This is the fourth mouse model of CHD8 mutations. These mice have one inactivated copy of CHD8. None of the models show significant problems in social behavior, a hallmark of the condition in the people. CHD8 mutations in people, by contrast, nearly always lead to autism with substantial social problems.
In the new study, researchers focused on the mice’s brains. Mice with an inactivated copy of the gene show an unusually high degree of synchrony, or ‘connectivity,’ between brain regions, they found.
If the findings hold up, they could be used to tailor treatments in people with autism, says lead investigator Albert Basson, reader in developmental and stem cell biology at King’s College London.
“One particular treatment might be effective in patients with CHD8 mutations, but it might actually make patients with a similar but opposite [pattern of connectivity] worse,” Basson says.
The absence of social problems in the mouse models underscores how difficult it is to recapitulate this core feature of the condition in mice, says Raphael Bernier, professor of psychiatry and behavioral sciences at the University of Washington, who was not involved in the work.
“Having seen thousands of children with autism now, kids with CHD8 [mutations] are what I think of as the prototypical child with autism,” Bernier says. “Maybe [social behavior] just doesn’t play out in mice.”
CHD8 regulates the structure of chromatin — the coiled complex of DNA and proteins — and the expression of hundreds of genes, including many linked to autism.
Many of CHD8’s targets guide neuronal fibers to their locations in the developing brain, the researchers found. That insight indicated that CHD8 mice may have unusual long-range brain wiring.
To explore that possibility, Basson collaborated with Alessandro Gozzi, who scans mouse brains using functional magnetic resonance imaging.
When the mice are at rest — meaning they are not actively engaged in a task — activity across connected regions in their brain is highly synchronized, the team found. This synchrony is particularly evident between the auditory cortex, which processes sound, and the hippocampus, a learning and memory hub.
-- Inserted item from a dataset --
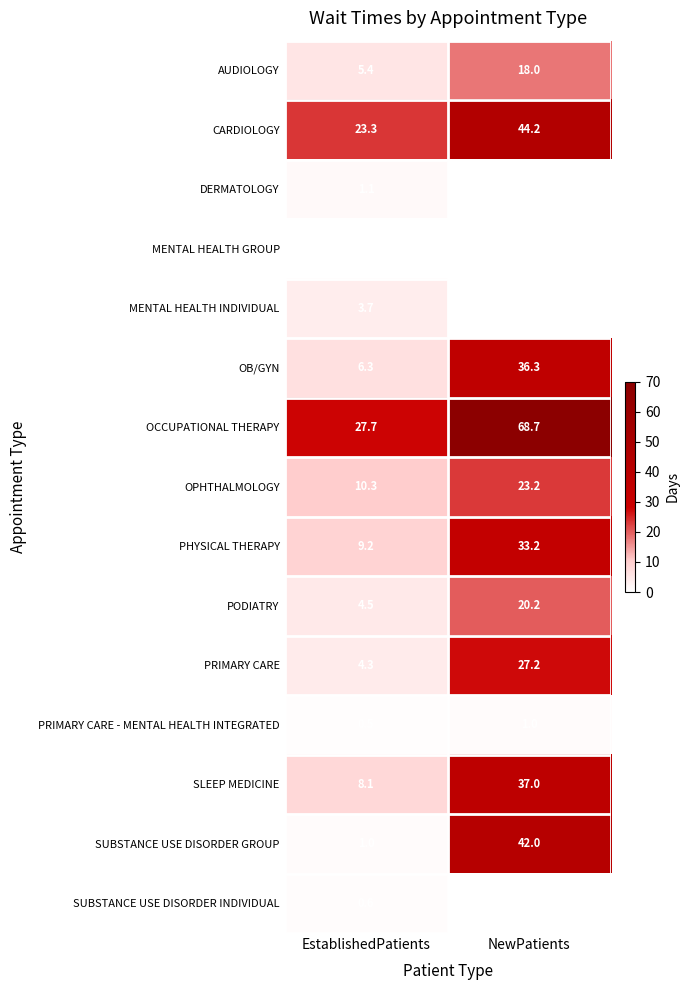

What is the difference between the OPHTHALMOLOGY values at EstablishedPatients and NewPatients?

12.9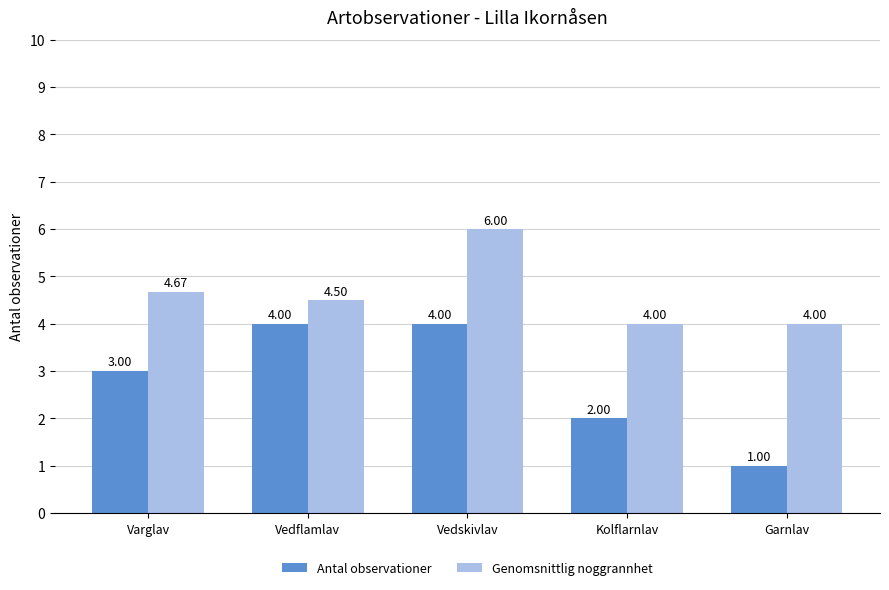

What are all the series names shown in the legend?

Antal observationer, Genomsnittlig noggrannhet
The results appeared 13 April in Cerebral Cortex.
Mice with mutations in any of three other autism genes — 16p11.2, CNTNAP2 and SHANK3b — show diminished connectivity between the prefrontal cortex and other brain areas2,3. (The SHANK3b results are unpublished.)
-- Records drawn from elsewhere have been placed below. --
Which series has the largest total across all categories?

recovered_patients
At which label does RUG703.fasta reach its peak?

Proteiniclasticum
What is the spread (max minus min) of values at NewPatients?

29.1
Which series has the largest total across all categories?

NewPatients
“So we were very surprised that we found this CHD8 hyperconnectivity,” says Gozzi, senior researcher at the Istituto Italiano di Tecnologia in Rovereto, Italy.
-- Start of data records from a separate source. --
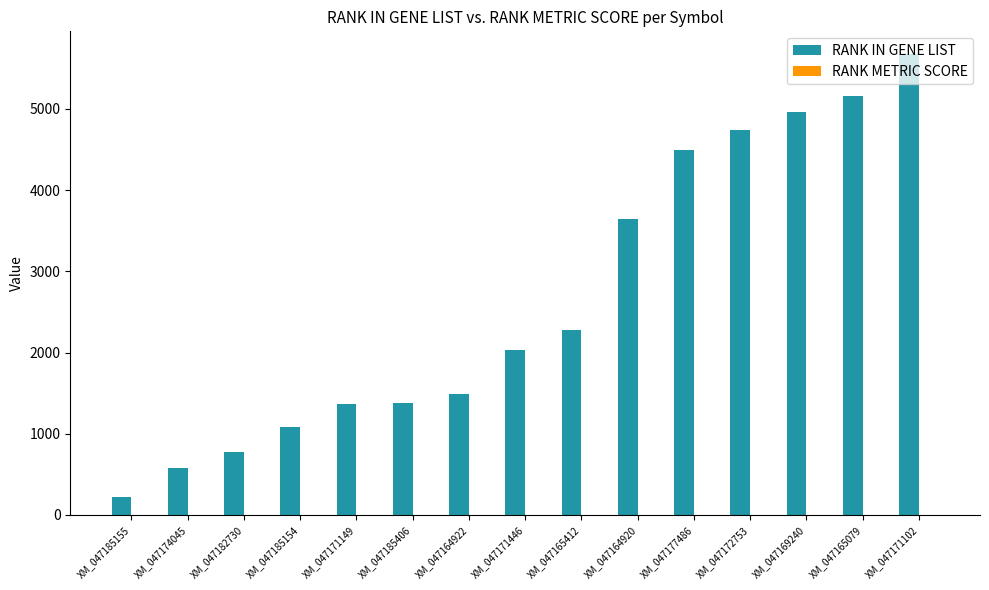

What is the highest value of the RANK IN GENE LIST series?

5671.0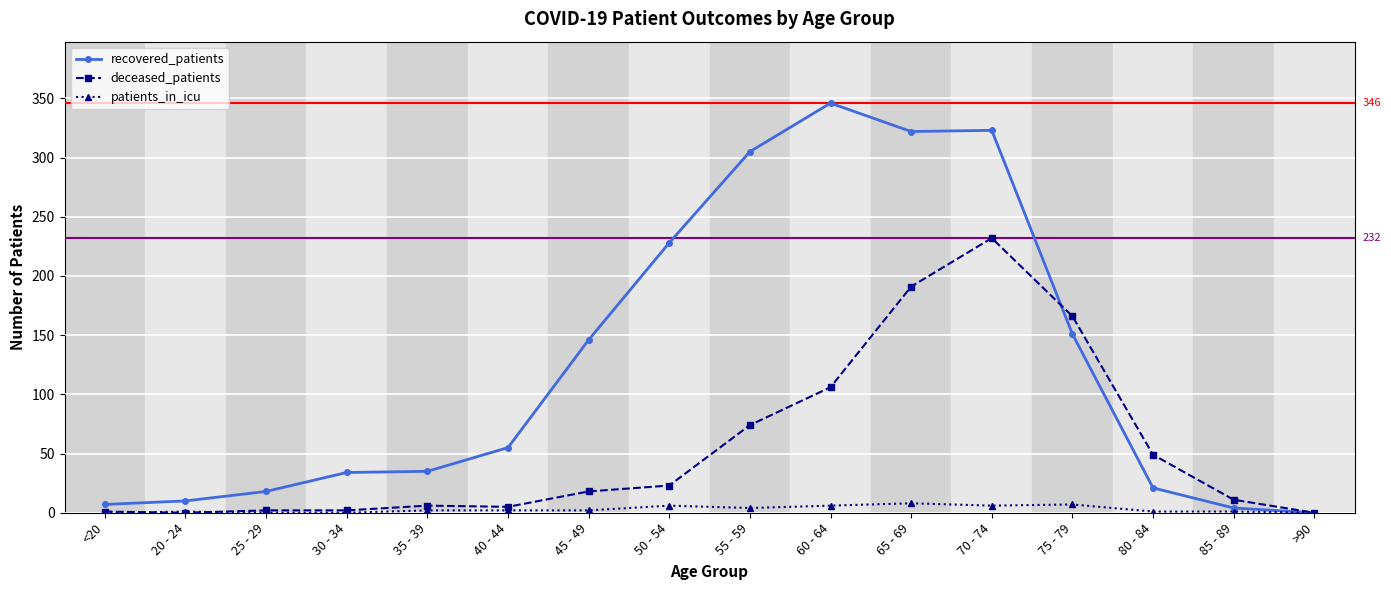

How many values in the recovered_patients series are below 55?

8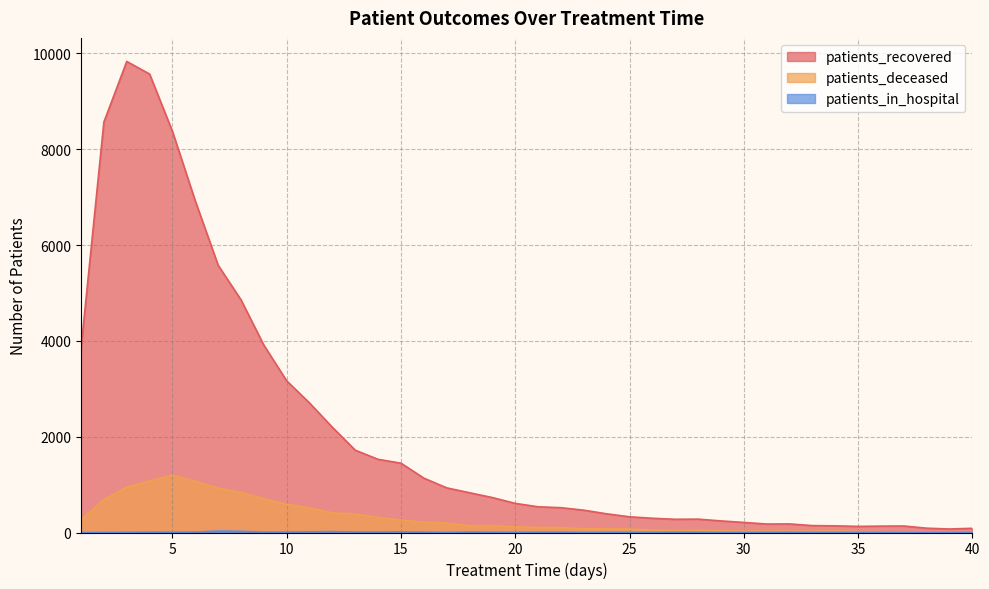

True or false: patients_recovered has more than 1 interior local peaks.

True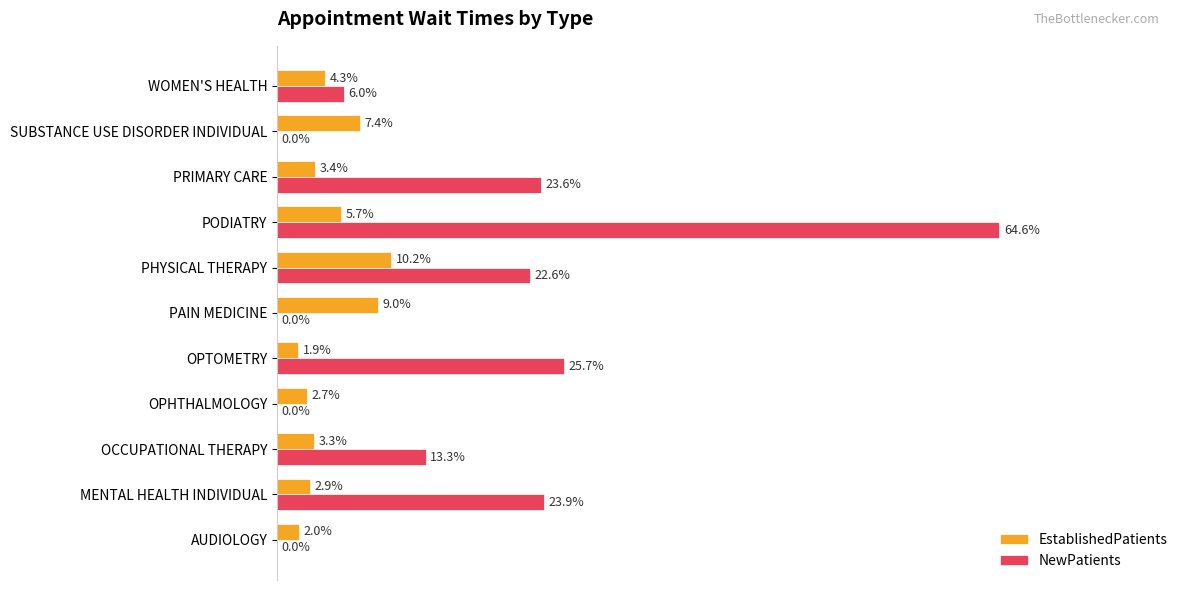

What are all the series names shown in the legend?

EstablishedPatients, NewPatients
“There perhaps might be some specific autism subtypes characterized by increased long-range functional connectivity rather than reduced,” Basson says.
People with CHD8 mutations tend to have characteristic features, such as a large head, motor delay and wide-set eyes, suggesting that they have a distinct subtype of autism.
It may be too early, however, to conclude that overconnectivity is a consistent aspect of this mutation.
“I think we need to see if it is replicated in another [mouse] model,” says Alex Nord, assistant professor of neuroscience at the University of California, Davis, whose lab described one of the other three CHD8 mouse models last year.
How closely the gene’s function in mice aligns with that in people is also unclear, says Deyou Zheng, associate professor of neurology, genetics and neuroscience at Albert Einstein College of Medicine in New York, who was not involved in the work.
Bernier is already looking for signs of overconnectivity in children with CHD8 mutations, however. “I got really excited about this paper, I have to say,” he says.
Basson and Gozzi plan to scan the brains of mice with mutations in genes related to CHD8, such as KMT2A and KDM5B. Gozzi’s goal is to look at 20 strains lacking different autism genes by the end of this year.